In the entries below, find every line with "wire" and copy it.

Design files in plain text:
-.-.-

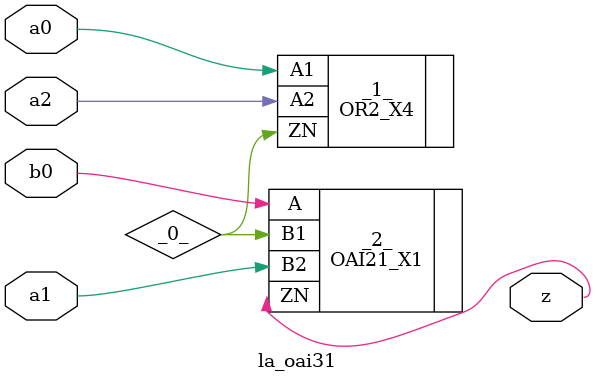
<source format=v>
/* Generated by Yosys 0.37 (git sha1 a5c7f69ed, clang 14.0.0-1ubuntu1.1 -fPIC -Os) */

module la_oai31(a0, a1, a2, b0, z);
  wire _0_;
  input a0;
  wire a0;
  input a1;
  wire a1;
  input a2;
  wire a2;
  input b0;
  wire b0;
  output z;
  wire z;
  OR2_X4 _1_ (
    .A1(a0),
    .A2(a2),
    .ZN(_0_)
  );
  OAI21_X1 _2_ (
    .A(b0),
    .B1(_0_),
    .B2(a1),
    .ZN(z)
  );
endmodule

</source>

-.-.-

Completed exercise:
  wire _0_;
  wire a0;
  wire a1;
  wire a2;
  wire b0;
  wire z;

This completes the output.